** Input material **
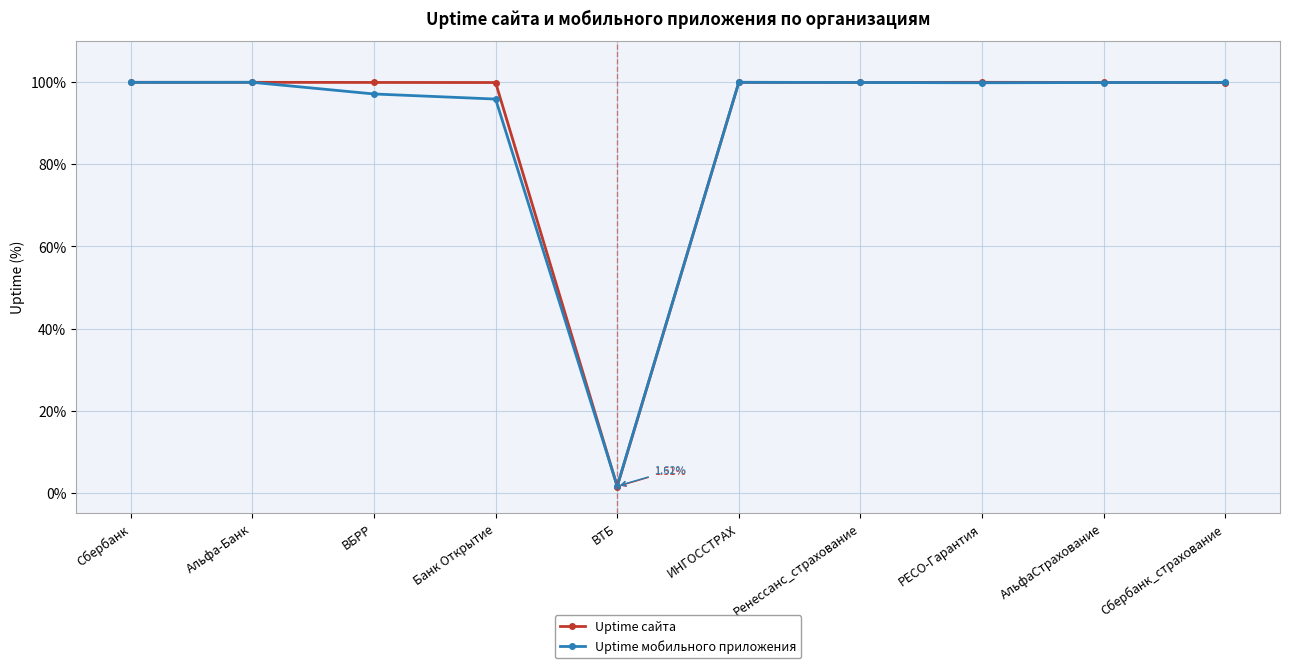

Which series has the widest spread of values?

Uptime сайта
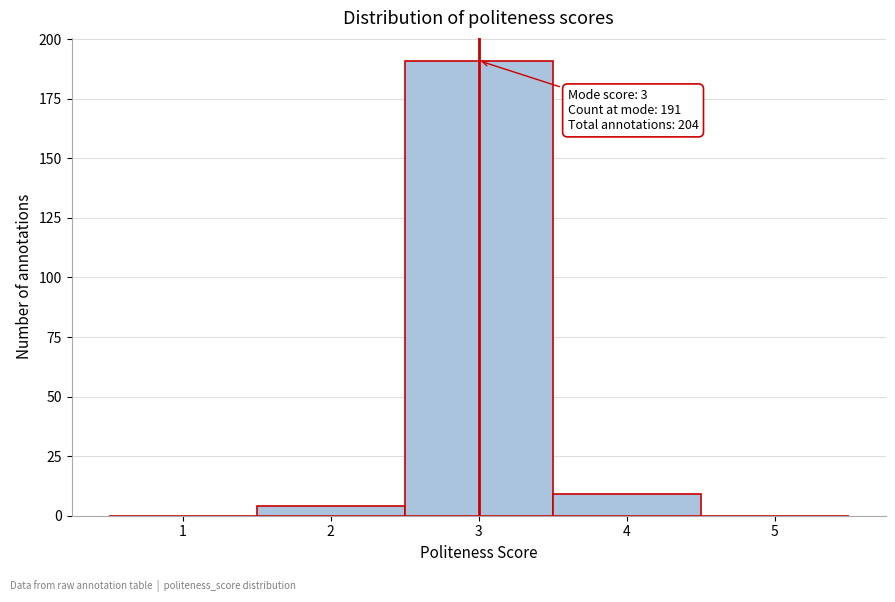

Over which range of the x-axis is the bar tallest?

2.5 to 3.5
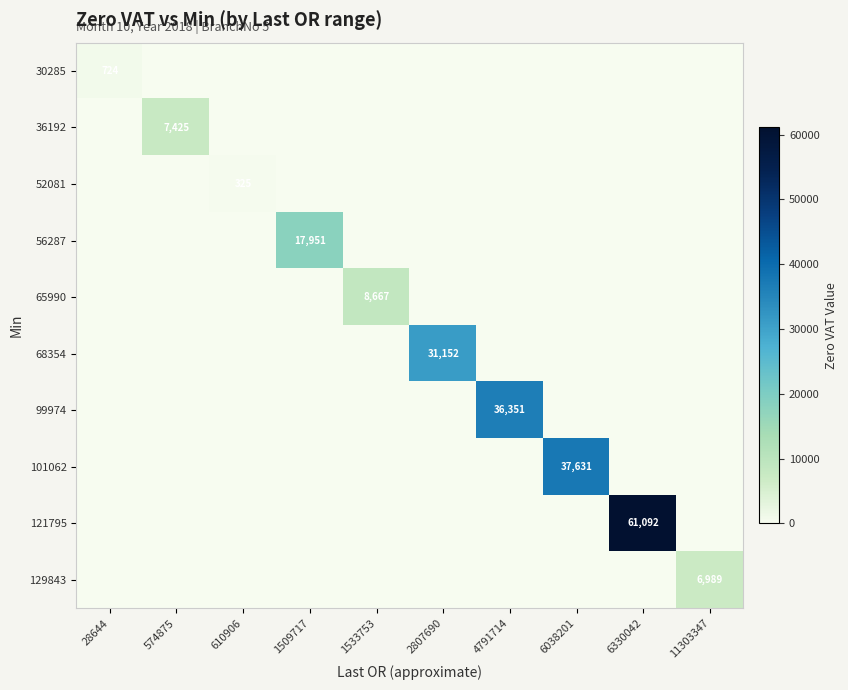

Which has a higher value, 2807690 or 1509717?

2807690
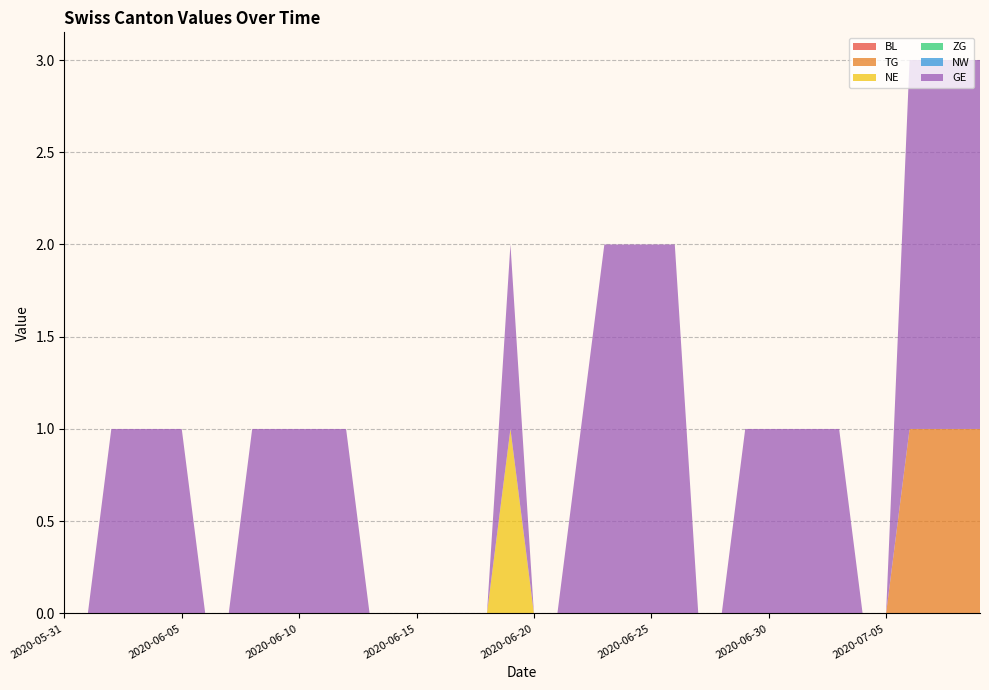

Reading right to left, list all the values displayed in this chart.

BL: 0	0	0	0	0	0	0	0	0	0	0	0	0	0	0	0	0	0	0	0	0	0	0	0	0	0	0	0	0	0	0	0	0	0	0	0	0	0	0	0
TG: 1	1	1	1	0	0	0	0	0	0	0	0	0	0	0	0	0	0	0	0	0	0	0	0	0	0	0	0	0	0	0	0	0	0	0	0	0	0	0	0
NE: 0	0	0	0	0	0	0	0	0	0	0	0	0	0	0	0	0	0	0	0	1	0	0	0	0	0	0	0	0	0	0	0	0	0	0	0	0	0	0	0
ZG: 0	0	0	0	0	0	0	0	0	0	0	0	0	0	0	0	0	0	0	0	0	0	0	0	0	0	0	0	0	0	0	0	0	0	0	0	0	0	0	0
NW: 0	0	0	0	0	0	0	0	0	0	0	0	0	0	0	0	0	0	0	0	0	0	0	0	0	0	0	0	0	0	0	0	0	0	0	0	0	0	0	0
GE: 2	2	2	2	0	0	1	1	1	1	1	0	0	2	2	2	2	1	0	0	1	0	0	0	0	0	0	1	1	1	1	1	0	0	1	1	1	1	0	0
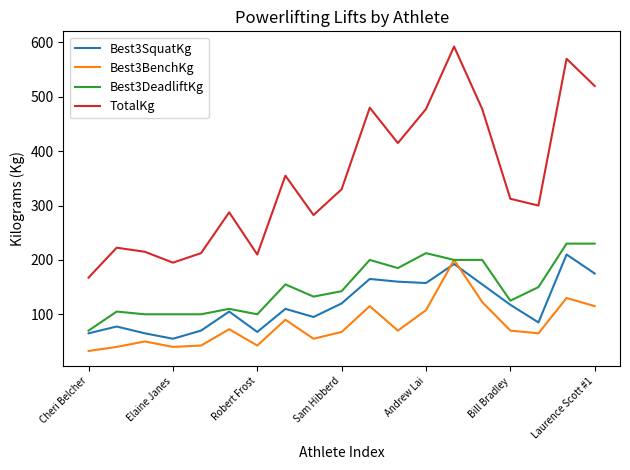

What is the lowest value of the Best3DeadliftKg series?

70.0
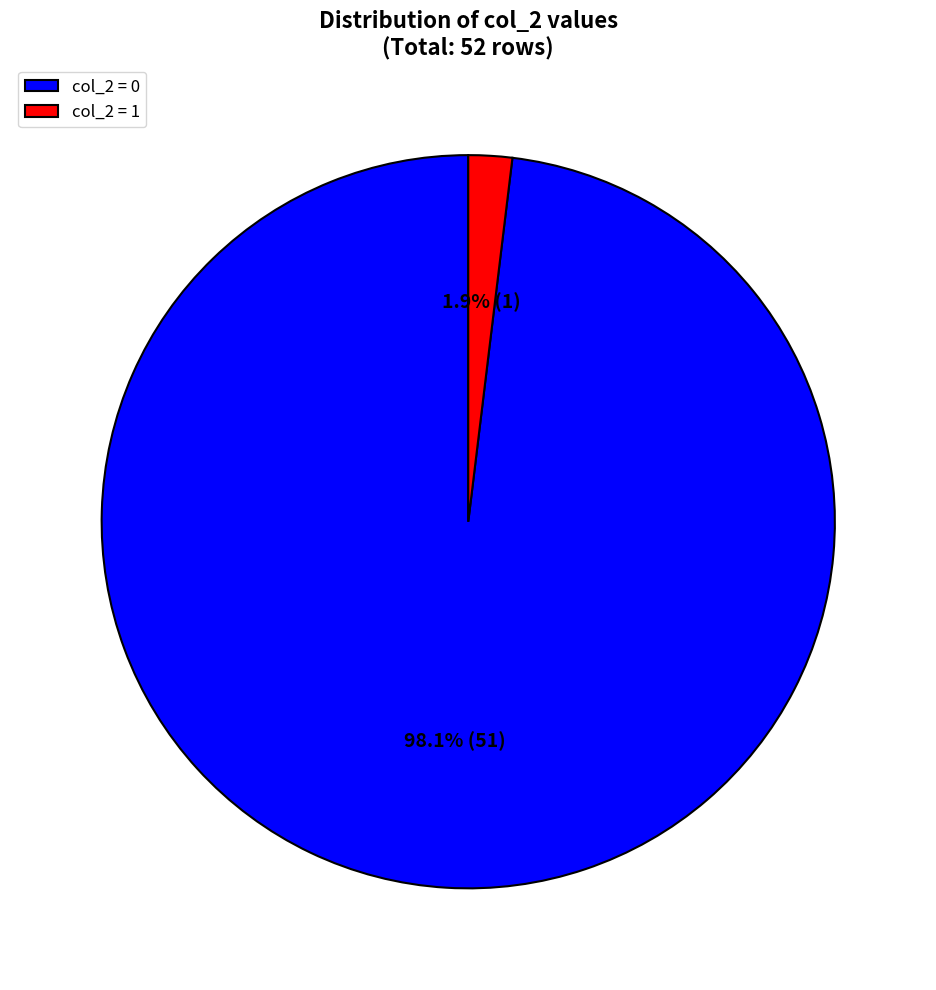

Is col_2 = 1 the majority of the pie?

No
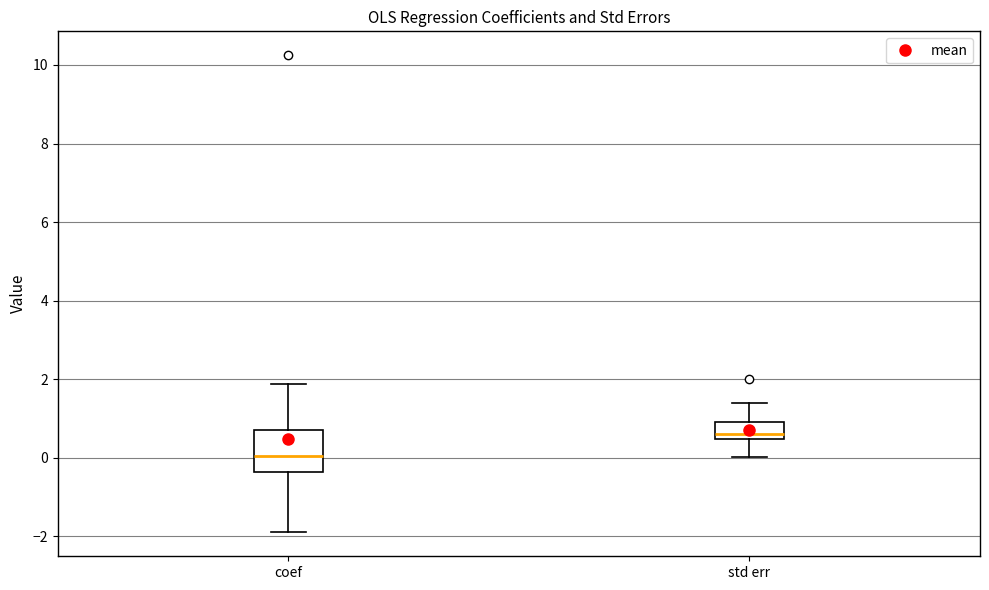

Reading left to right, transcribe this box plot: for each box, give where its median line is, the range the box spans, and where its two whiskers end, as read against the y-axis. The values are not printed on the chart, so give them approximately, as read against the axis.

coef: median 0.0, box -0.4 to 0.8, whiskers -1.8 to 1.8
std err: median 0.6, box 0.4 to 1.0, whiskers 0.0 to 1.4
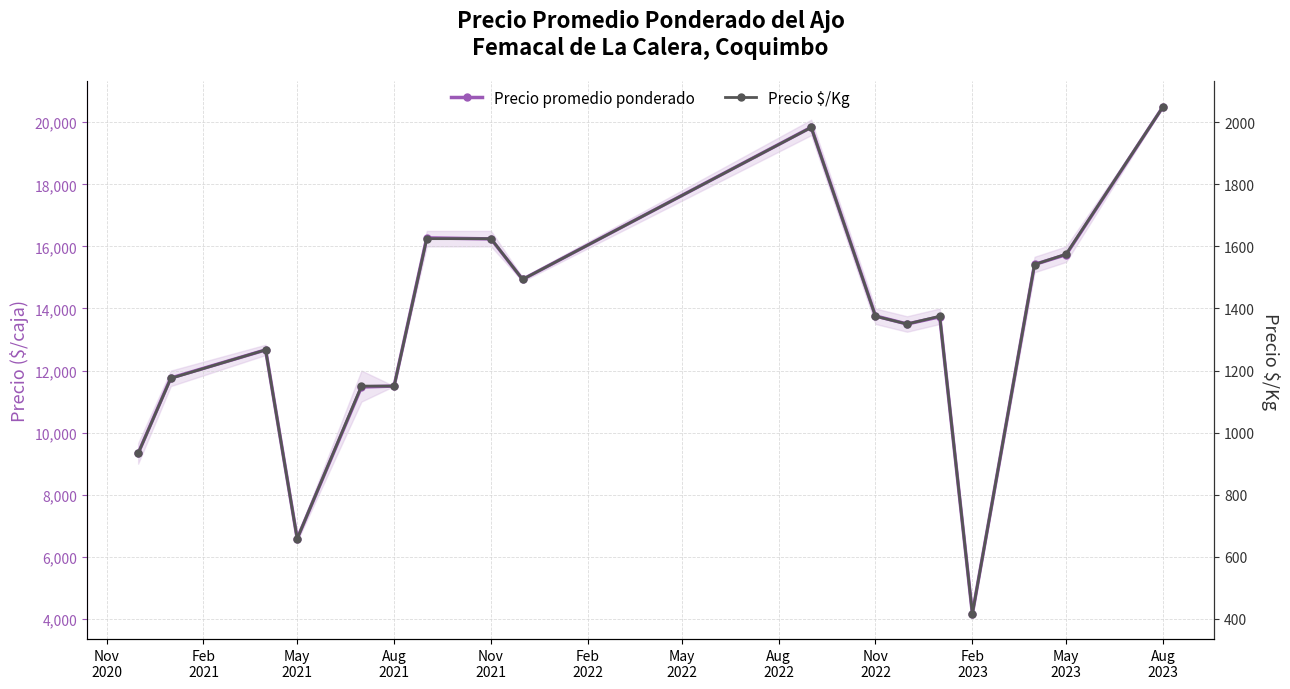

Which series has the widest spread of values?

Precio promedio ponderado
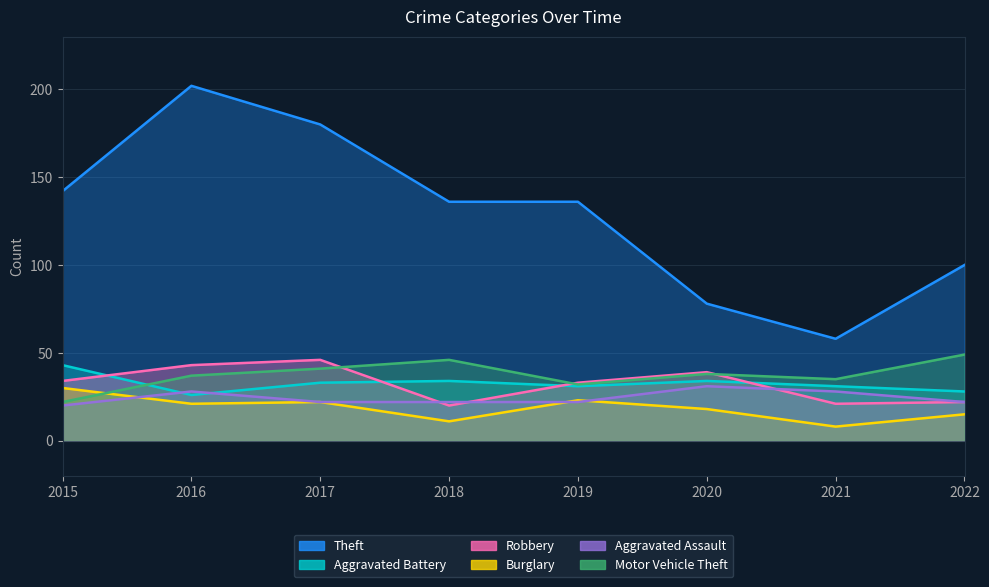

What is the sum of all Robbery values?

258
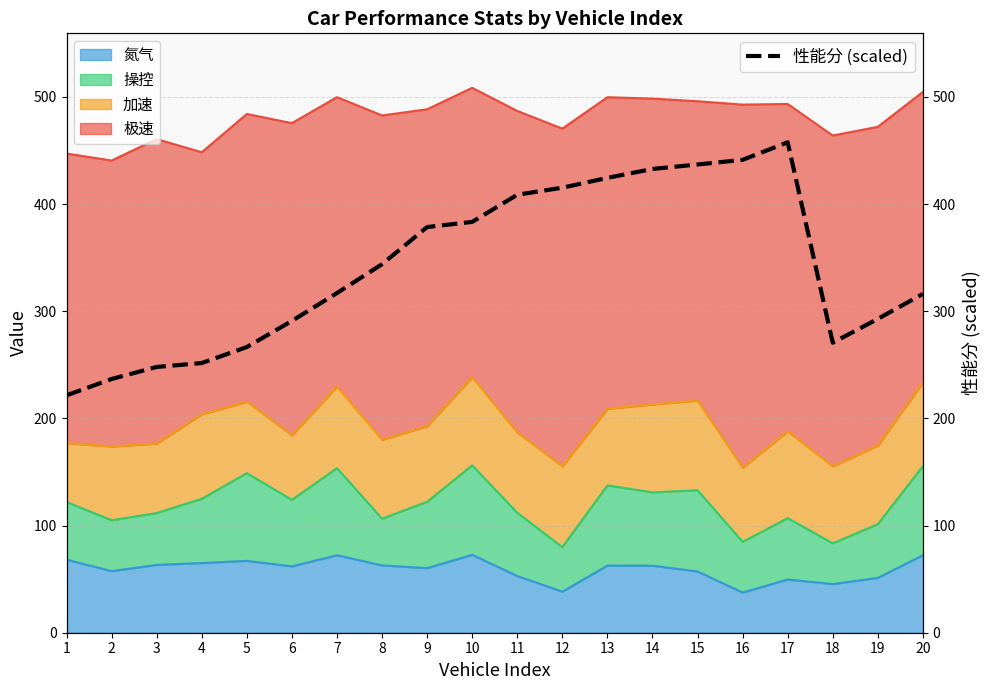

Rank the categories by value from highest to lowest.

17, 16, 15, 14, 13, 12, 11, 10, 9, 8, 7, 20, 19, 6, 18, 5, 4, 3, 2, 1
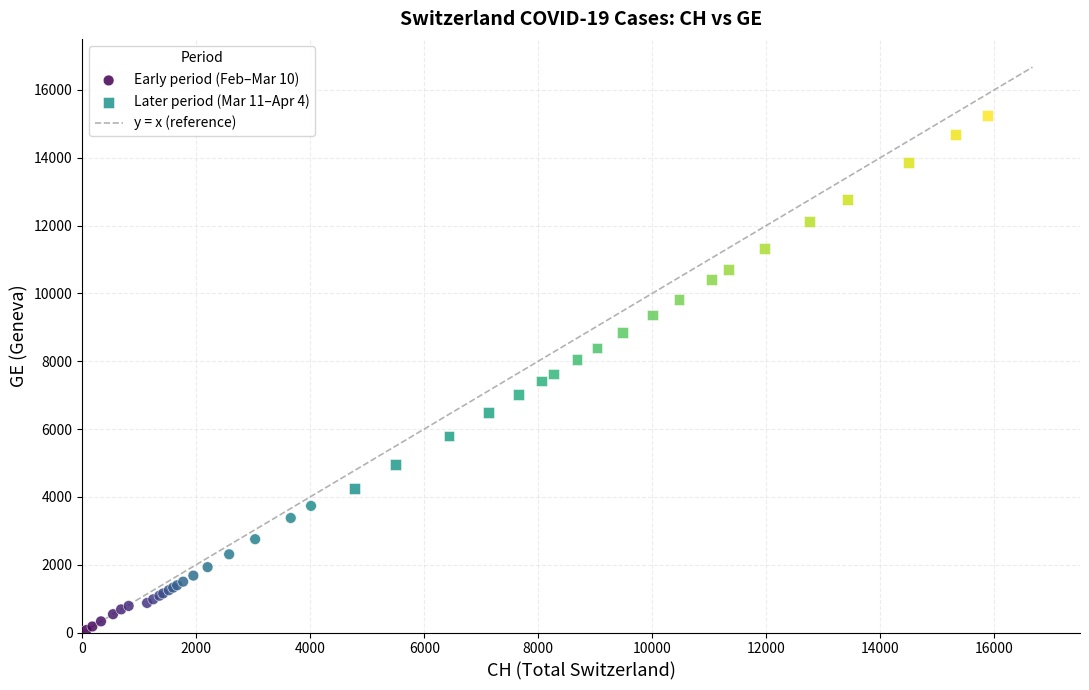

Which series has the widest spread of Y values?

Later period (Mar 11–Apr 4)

** Prompt **
Copy out the listing above line for line, leaving out the pictures.

** Response to the exercise **
Which series has the widest spread of values?

Uptime сайта

Over which range of the x-axis is the bar tallest?

2.5 to 3.5

Which has a higher value, 2807690 or 1509717?

2807690

Reading right to left, list all the values displayed in this chart.

BL: 0	0	0	0	0	0	0	0	0	0	0	0	0	0	0	0	0	0	0	0	0	0	0	0	0	0	0	0	0	0	0	0	0	0	0	0	0	0	0	0
TG: 1	1	1	1	0	0	0	0	0	0	0	0	0	0	0	0	0	0	0	0	0	0	0	0	0	0	0	0	0	0	0	0	0	0	0	0	0	0	0	0
NE: 0	0	0	0	0	0	0	0	0	0	0	0	0	0	0	0	0	0	0	0	1	0	0	0	0	0	0	0	0	0	0	0	0	0	0	0	0	0	0	0
ZG: 0	0	0	0	0	0	0	0	0	0	0	0	0	0	0	0	0	0	0	0	0	0	0	0	0	0	0	0	0	0	0	0	0	0	0	0	0	0	0	0
NW: 0	0	0	0	0	0	0	0	0	0	0	0	0	0	0	0	0	0	0	0	0	0	0	0	0	0	0	0	0	0	0	0	0	0	0	0	0	0	0	0
GE: 2	2	2	2	0	0	1	1	1	1	1	0	0	2	2	2	2	1	0	0	1	0	0	0	0	0	0	1	1	1	1	1	0	0	1	1	1	1	0	0

What is the lowest value of the Best3DeadliftKg series?

70.0

Is col_2 = 1 the majority of the pie?

No

Reading left to right, transcribe this box plot: for each box, give where its median line is, the range the box spans, and where its two whiskers end, as read against the y-axis. The values are not printed on the chart, so give them approximately, as read against the axis.

coef: median 0.0, box -0.4 to 0.8, whiskers -1.8 to 1.8
std err: median 0.6, box 0.4 to 1.0, whiskers 0.0 to 1.4

Which series has the widest spread of values?

Precio promedio ponderado

What is the sum of all Robbery values?

258

Rank the categories by value from highest to lowest.

17, 16, 15, 14, 13, 12, 11, 10, 9, 8, 7, 20, 19, 6, 18, 5, 4, 3, 2, 1

Which series has the widest spread of Y values?

Later period (Mar 11–Apr 4)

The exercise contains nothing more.